• Kolom
  • SEJARAH SIPATAHOENAN 1924-1942 #22: Pindah ke Bandung

SEJARAH SIPATAHOENAN 1924-1942 #22: Pindah ke Bandung

Bandung yang kala itu tengah dipersiapkan sebagai bakal ibu kota Hindia Belanda di nusantara, juga dikenal sebagai kuburan bagi beberapa surat kabar.

Atep Kurnia

Peminat literasi dan budaya Sunda

Sejak 29 Oktober 1931 mulai diumumkan rencana kepindahan Sipatahoenan dari Tasikmalaya ke Bandung. (Sumber: Sipatahoenan, 29 Oktober 1931)

25 Mei 2023


BandungBergerak.id – Setelah terbit di Tasikmalaya antara 1 Juli 1924 hingga 7 November 1931, sejak 9 November 1931 surat kabar Sipatahoenan mulai diterbitkan di Bandung. Pengumuman kepindahannya mulai disiarkan pada edisi 29 Oktober 1931.

Dalam pengumumannya tertulis demikian: “Kamadjoean!!! Sawatara poe deui Sipatahoenan Hoofdkantoorna PINDAH ti Tasikmalaja ka BANDOENG. Ieu teh djadi kamadjoean pikeun kapentingan abonnes djeung adverteeders” (Kemajuan!!! Beberapa hari lagi kantor pusat Sipatahoenan akan pindah dari Tasikmalaya ke Bandung. Ini menjadi kemajuan bagi kepentingan para pelanggan dan pemasang iklan).

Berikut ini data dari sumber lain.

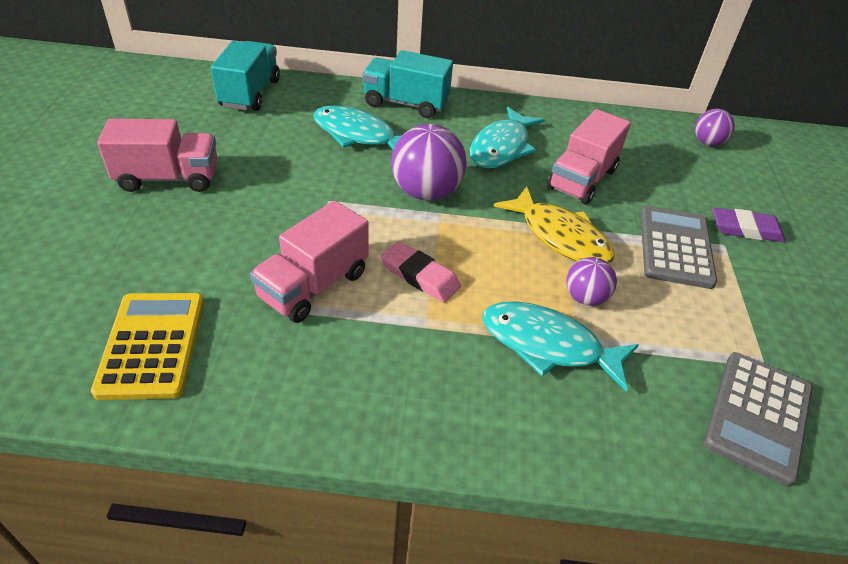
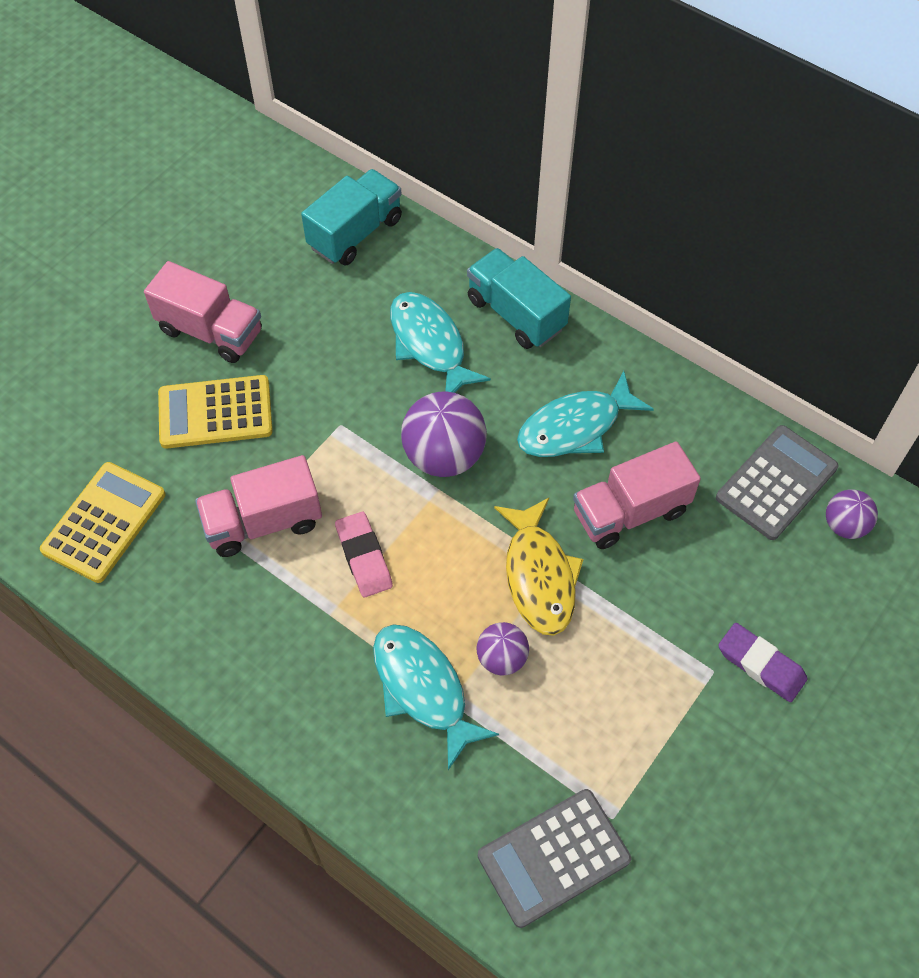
camera: 35 degrees right, 15 degrees up
(211, 227) = (215, 412): none -> yellow calculator
(675, 247) = (653, 648): grey calculator -> grey calculator (776, 483)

Pengumuman terus-menerus dipasang hingga 7 November 1931. Dari pengumuman tersebut kita jadi mafhum yang menjadi pertimbangan dipindahkannya Sipatahoenan ke Bandung adalah demi melayani atau demi kepentingan para pelanggan dan para pemasang iklan.

Rencana kepindahan Sipatahoenan antara lain dijelaskan redaksi dalam tulisan “Tasik Matjem” pada edisi 2 November 1931. Pada dua paragraf pertama dinyatakan kepindahan kantor Sipatahoenan dari Tasikmalaya akan menimbulkan kegembiraan bagi yang membencinya dan bagi sahabat-sahabatnya akan menimbulkan rasa kehilangan, karena akan berjauhan.

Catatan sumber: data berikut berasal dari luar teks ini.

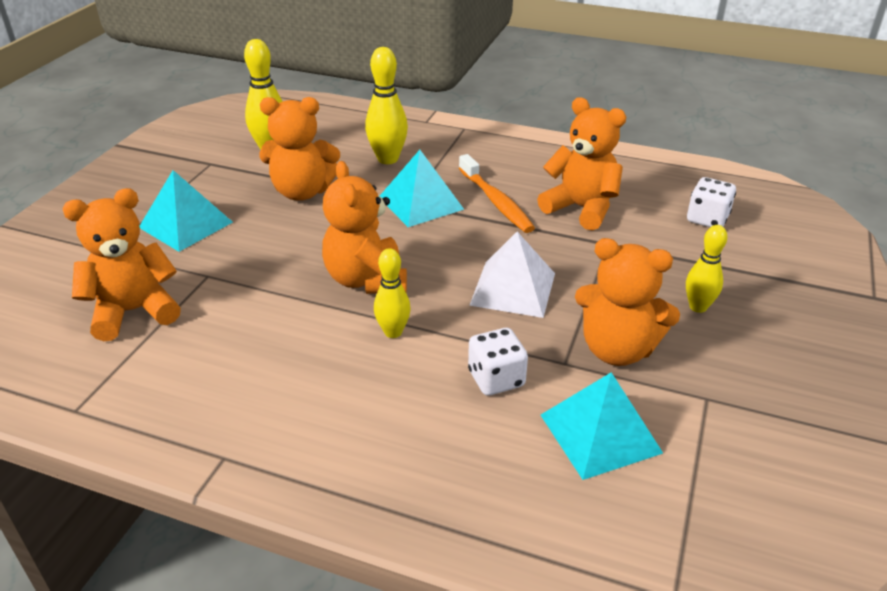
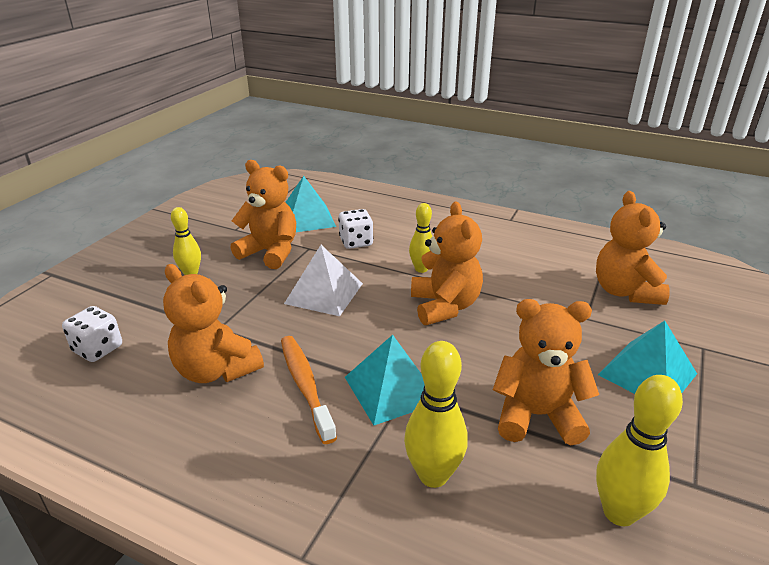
camera: 175 degrees left, 5 degrees down
(134, 311) = (625, 291): orange teddy bear -> orange teddy bear turned 105 degrees clockwise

Tetapi kata redaksi bagi keduanya jangan  khawatir, sebab jarak Bandung-Tasikmalaya tidaklah begitu jauh. Apalagi Tasikmalaya masih menjadi daerah persebaran Sipatahoenan, tidak akan berbeda jauh dengan kondisinya saat ini. Selanjutnya timbul pertanyaan apa gunanya Sipatahoenan bagi orang Tasikmalaya dan umum? (“Naon goenana Sipatahoenan keur oerang Tasikmalaya djeung oemoem?”).

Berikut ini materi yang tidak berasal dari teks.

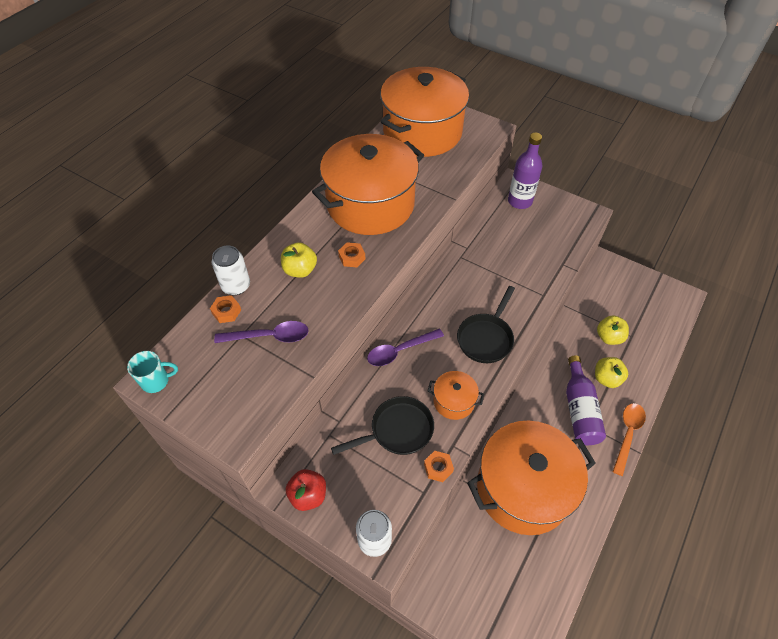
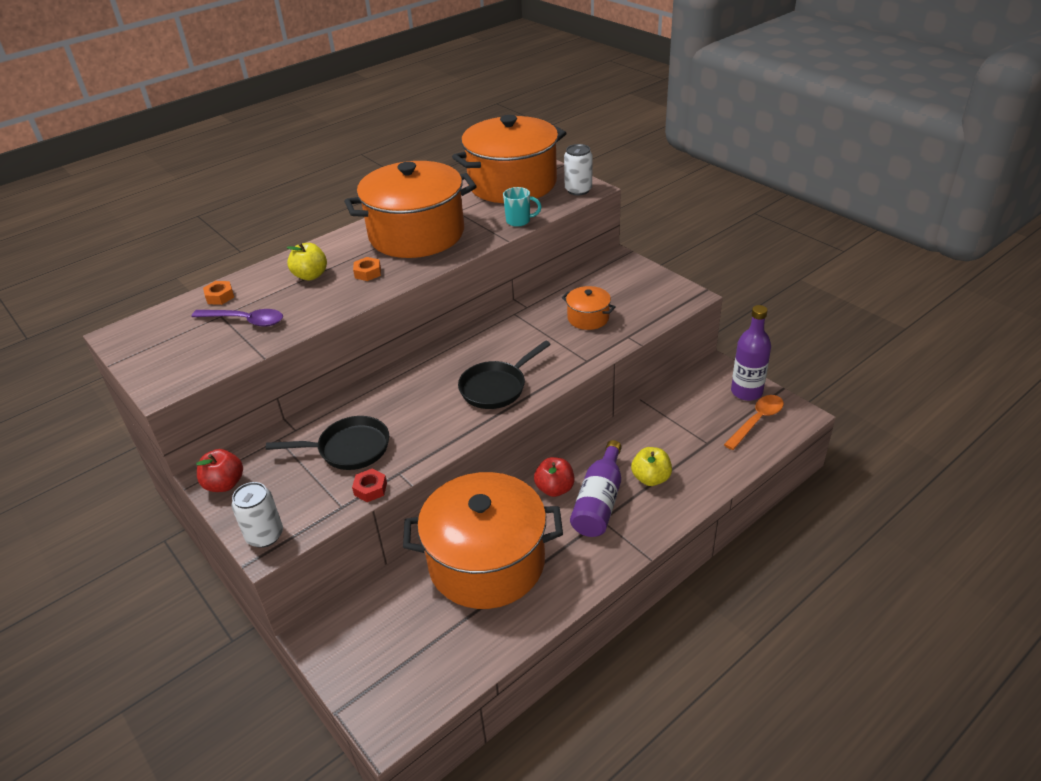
camera: 20 degrees right, 15 degrees down
(156, 381) = (122, 337): turquoise mug -> turquoise mug (519, 221)
(236, 286) = (242, 279): white can -> white can (578, 190)
(399, 351) = (395, 383): purple spoon -> none
(438, 468) = (370, 489): orange nut -> red nut
(454, 401) = (425, 435): orange pot -> orange pot (588, 318)
(519, 201) = (613, 274): purple bottle -> purple bottle (746, 392)
(541, 405) = (555, 489): none -> red apple
(609, 337) = (677, 439): yellow apple -> none
(627, 434) = (645, 538): orange spoon -> orange spoon (757, 421)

Redaksi menjawabnya bahwa kontribusi Sipatahoenan terbilang besar. Misalnya, yang tadinya diupayakan untuk disembunyikan dan yang tadinya merugikan kepentingan umum, akhirnya bisa jelas tertelusuri rekam jejaknya. Hal tersebut tidak saja terjadi di Tasikmalaya tapi juga di mana-mana, sehingga selain dapat ditemukan kasusnya juga dapat diperbaiki dan menimbulkan rasa puas bagi masyarakat luas. Saat mengkritisi, Sipatahoenan disebut-sebut tak pandang bulu, karena pertimbangan satu-satunya adalah kepentingan umum (“Sipatahoenan henteu maliding sanak, istoening ngan kapentingan oemoem noe diperloekeun”).

Di antara yang pernah diungkap oleh Sipatahoenan dan kasusnya masih berlangsung di Tasikmalaya adalah kecurangan pada garapan kerja Kabupaten Tasikmalaya hingga rugi puluhan ribu rupiah, kasus ketidakberesan di kantor pengadilan Tasikmalaya, surat kaleng kepada plaatselijk bestuur dan gubernur Jawa Barat, dan kasus dukun bernama Ibu Haji Patmah yang menimbulkan banyak korban baik bagi orang Tasik maupun daerah lainnya. Atas berbagai pengungkapan itu, kepada Sipatahoenan tidak usah berterima kasih. Karena niatnya hanya demi kepentingan umum.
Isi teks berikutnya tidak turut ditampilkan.